It is important to be aware of the various risks associated with DeFi protocols before utilizing SDX. Some of the potential risks of using SDX include:

Smart contract vulnerabilities: As of now, SDX has not yet undergone an audit. Therefore, it is crucial to exercise caution and use the platform at your own risk.

Market manipulation: Since SDX relies on the Pyth's oracle for pricing its options, there is a risk of incorrect pricing due to market manipulation or oracle attacks. However, SDX has taken steps to mitigate this risk by only supporting highly liquid assets, making it economically unfavorable for attackers to attempt such an attack.

Failure of Volatility and Skew oracles: SDX is dependent on off-chain data resources such as Deribit to compute historical volatility and skew.

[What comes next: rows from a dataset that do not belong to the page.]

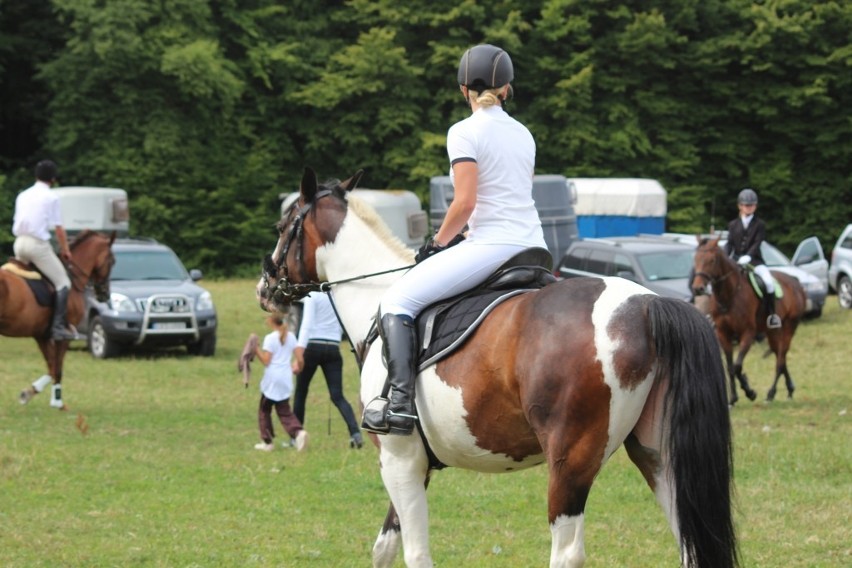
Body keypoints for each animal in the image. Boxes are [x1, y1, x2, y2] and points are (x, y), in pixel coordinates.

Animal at [2, 229, 115, 410]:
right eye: (112, 261)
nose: (104, 294)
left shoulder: (41, 335)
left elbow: (51, 367)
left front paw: (28, 393)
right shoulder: (63, 336)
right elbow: (57, 368)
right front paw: (57, 402)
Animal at [253, 170, 740, 568]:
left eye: (282, 227)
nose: (265, 287)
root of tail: (646, 304)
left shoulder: (398, 458)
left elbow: (414, 553)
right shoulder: (410, 463)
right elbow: (385, 548)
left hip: (570, 462)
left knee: (567, 552)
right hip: (658, 454)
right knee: (689, 543)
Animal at [692, 235, 804, 404]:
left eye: (712, 260)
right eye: (695, 258)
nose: (698, 289)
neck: (729, 296)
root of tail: (794, 281)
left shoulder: (748, 333)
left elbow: (737, 366)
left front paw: (749, 391)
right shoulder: (723, 334)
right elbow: (730, 367)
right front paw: (733, 398)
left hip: (789, 326)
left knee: (780, 359)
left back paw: (771, 393)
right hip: (772, 332)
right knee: (779, 355)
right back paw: (789, 389)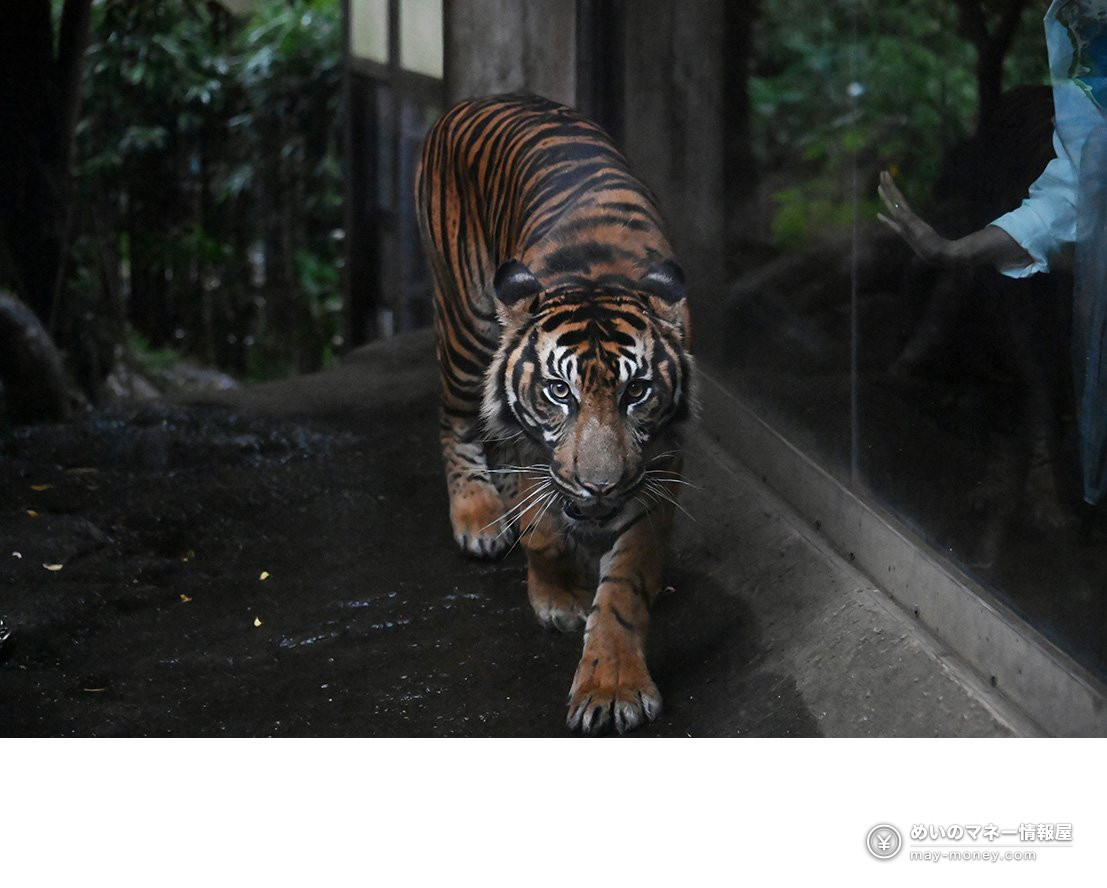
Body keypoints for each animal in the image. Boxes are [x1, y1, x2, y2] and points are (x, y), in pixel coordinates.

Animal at [414, 93, 694, 735]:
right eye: (559, 392)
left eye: (637, 391)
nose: (600, 485)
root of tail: (476, 100)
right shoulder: (526, 445)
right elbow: (540, 530)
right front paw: (559, 596)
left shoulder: (657, 468)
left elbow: (626, 583)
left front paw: (611, 686)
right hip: (466, 328)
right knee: (453, 422)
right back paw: (477, 517)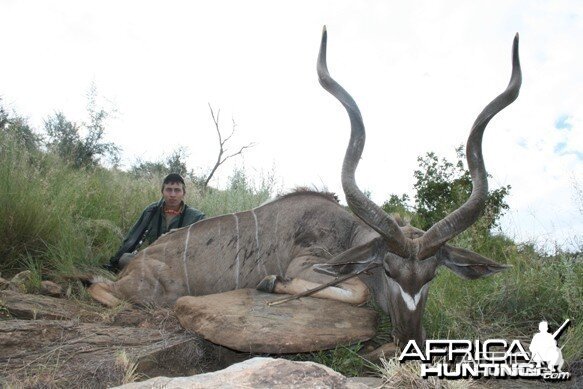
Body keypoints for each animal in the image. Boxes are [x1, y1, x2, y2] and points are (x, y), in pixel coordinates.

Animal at [89, 29, 524, 346]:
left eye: (433, 275)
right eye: (387, 269)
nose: (411, 340)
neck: (347, 232)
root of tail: (137, 262)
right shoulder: (309, 265)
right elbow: (356, 292)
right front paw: (269, 281)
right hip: (141, 292)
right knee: (101, 289)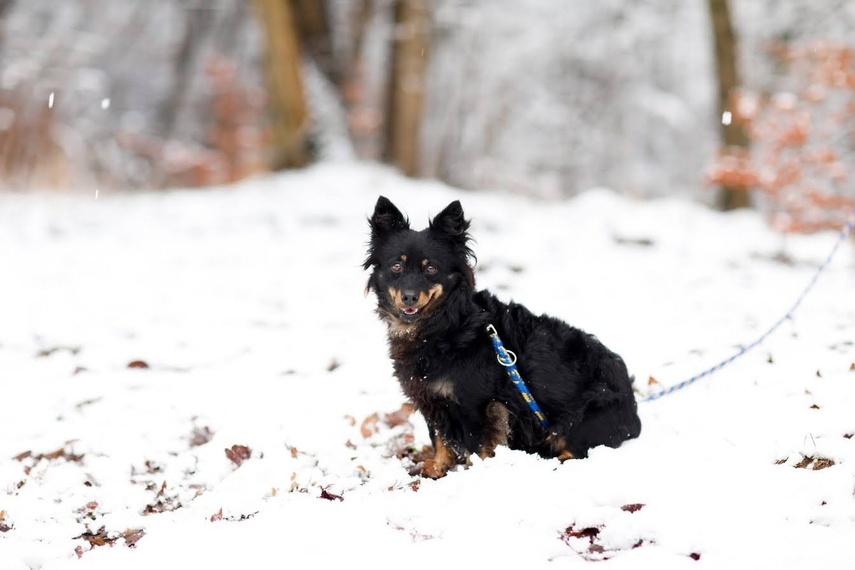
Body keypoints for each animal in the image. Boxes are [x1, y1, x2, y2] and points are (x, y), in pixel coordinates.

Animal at [362, 196, 640, 474]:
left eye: (430, 268)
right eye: (396, 266)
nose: (409, 297)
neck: (445, 327)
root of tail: (634, 414)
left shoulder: (474, 405)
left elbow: (474, 447)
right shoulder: (431, 400)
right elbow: (440, 439)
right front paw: (436, 470)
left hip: (576, 418)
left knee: (575, 451)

However, there is a risk of downtime if these resources become unavailable, which would hinder the ability to recompute volatility or skew. As a safeguard, the protocol has a deadman's switch mechanism to pause trading if the oracle fails to refresh values after a set period of time.

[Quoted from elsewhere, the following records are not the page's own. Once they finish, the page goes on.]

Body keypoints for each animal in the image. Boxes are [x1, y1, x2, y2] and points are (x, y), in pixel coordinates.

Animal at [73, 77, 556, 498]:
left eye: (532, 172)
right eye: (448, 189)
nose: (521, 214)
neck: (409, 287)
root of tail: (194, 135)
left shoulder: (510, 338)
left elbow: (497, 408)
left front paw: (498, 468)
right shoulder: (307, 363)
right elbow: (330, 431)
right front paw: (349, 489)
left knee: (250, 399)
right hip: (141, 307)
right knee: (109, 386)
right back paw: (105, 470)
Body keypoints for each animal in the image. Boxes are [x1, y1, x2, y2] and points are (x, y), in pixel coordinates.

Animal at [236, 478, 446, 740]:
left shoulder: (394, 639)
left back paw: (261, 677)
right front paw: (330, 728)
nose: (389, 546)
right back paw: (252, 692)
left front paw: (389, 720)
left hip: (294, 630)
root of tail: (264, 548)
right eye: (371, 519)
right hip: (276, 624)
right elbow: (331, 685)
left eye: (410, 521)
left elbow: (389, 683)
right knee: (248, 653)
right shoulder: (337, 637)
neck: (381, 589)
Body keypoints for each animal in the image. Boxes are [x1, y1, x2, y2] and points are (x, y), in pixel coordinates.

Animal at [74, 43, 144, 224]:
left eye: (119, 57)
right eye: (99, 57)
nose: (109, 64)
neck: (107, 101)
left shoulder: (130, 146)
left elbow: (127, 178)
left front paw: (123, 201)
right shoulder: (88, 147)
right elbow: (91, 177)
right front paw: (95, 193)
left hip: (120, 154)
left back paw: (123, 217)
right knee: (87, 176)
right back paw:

Mispricing of Volatility: For option markets with no alternative trading venues, SDX prices options primarily using historical volatility and relative volatility of other known markets. While backtesting has demonstrated the robustness of such a method over a sustained period, short-term mispricing may sometimes occur when market structures change. SDX limits the potential downside for LPs by introducing bid-ask spreads that widen with skew, trading caps and the volatility circuit breaker.

Failure of AMM to rebalance greeks via economic incentives: SDX's AMM relies primarily on external traders to rebalance portfolio Greeks using economic incentives determined by the pricing curves. However, in situations of extreme volatility, there may not be enough on-chain liquidity or trade volume to properly rebalance positions. This could lead to increased risks for liquidity providers.